WORK TASK
Beginning with the line that has "left elbow: (673, 1200)" in it, transcribe the listing exactly through its final line, and add nothing.

INFORMATION SUPPLIED
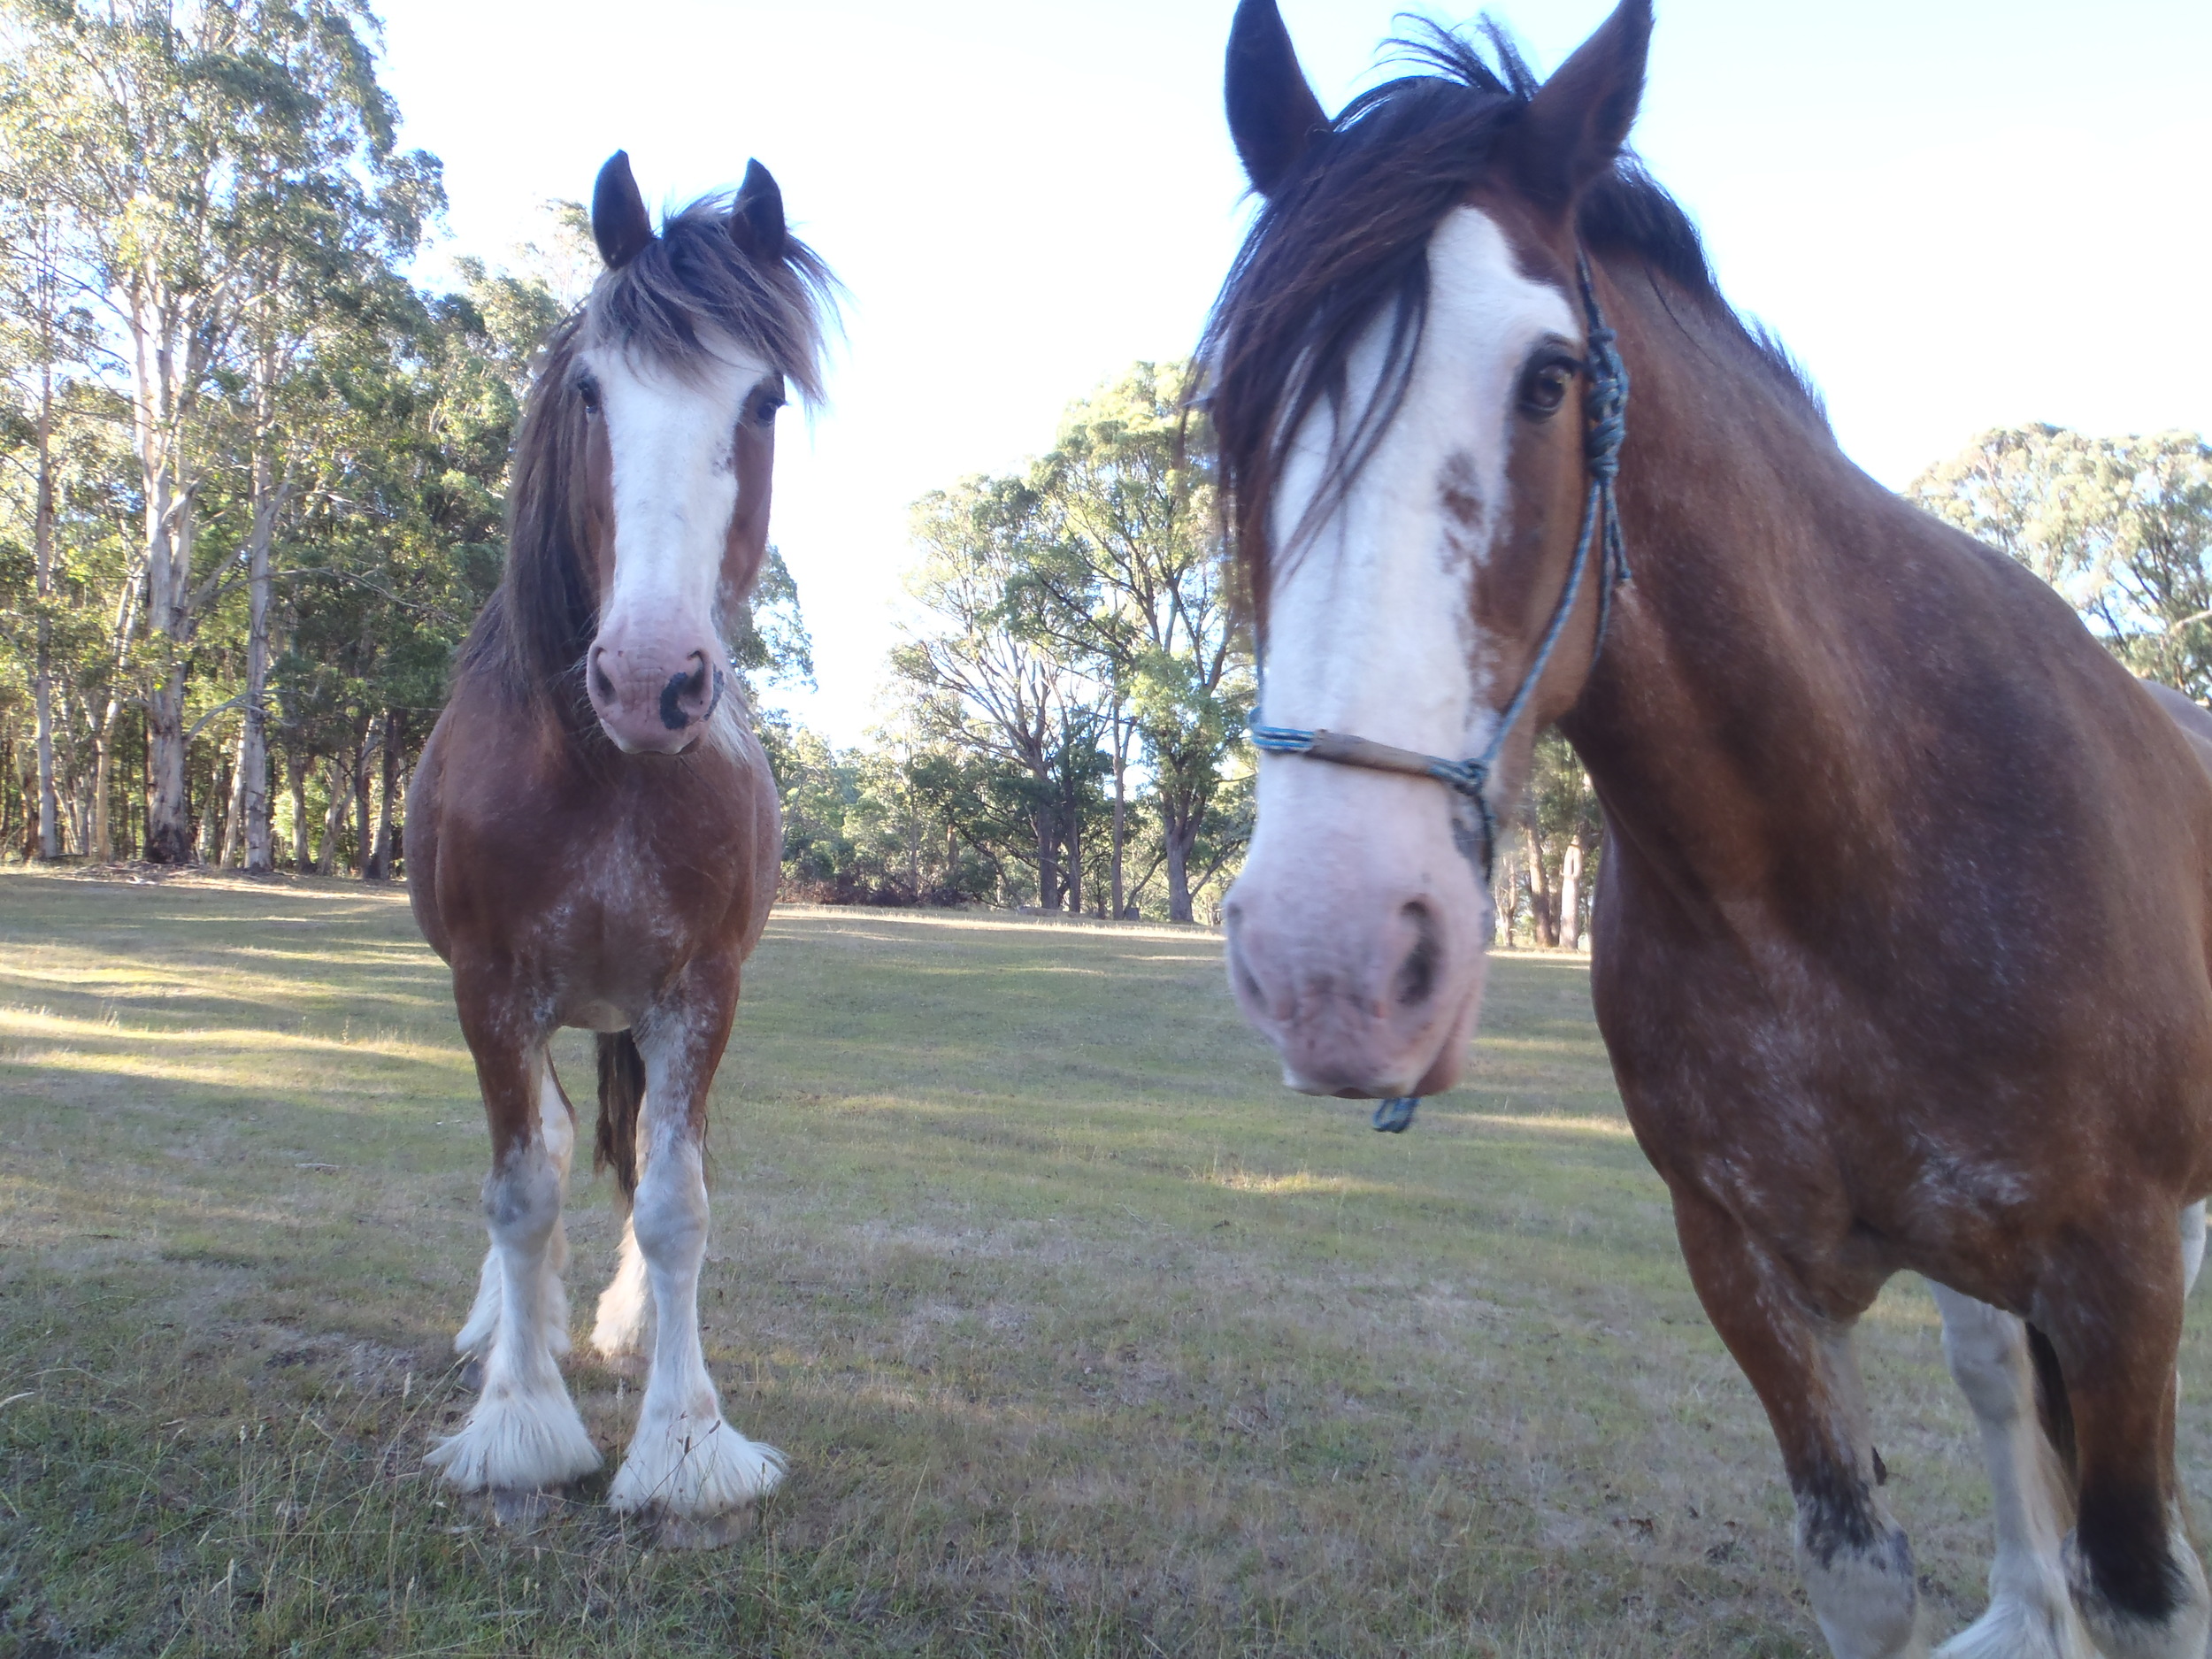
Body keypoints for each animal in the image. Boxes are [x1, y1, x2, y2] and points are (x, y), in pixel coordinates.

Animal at [406, 150, 833, 1540]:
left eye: (760, 397)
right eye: (593, 389)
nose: (653, 679)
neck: (601, 767)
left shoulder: (697, 992)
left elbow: (673, 1200)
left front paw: (685, 1440)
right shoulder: (491, 988)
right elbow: (522, 1186)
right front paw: (522, 1423)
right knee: (537, 1151)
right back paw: (507, 1329)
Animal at [1204, 3, 2212, 1654]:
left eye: (1548, 378)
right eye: (1238, 404)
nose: (1329, 956)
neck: (1843, 853)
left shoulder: (2121, 1275)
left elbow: (2148, 1580)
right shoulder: (1748, 1269)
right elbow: (1869, 1567)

ANSWER SPACE
left elbow: (673, 1200)
left front paw: (685, 1440)
right shoulder: (491, 988)
right elbow: (522, 1186)
right front paw: (522, 1423)
right knee: (537, 1151)
right back paw: (507, 1329)
Animal at [1204, 3, 2212, 1654]:
left eye: (1548, 378)
right eye: (1238, 404)
nose: (1329, 956)
neck: (1843, 853)
left shoulder: (2121, 1275)
left elbow: (2148, 1580)
right shoulder: (1748, 1269)
right elbow: (1869, 1567)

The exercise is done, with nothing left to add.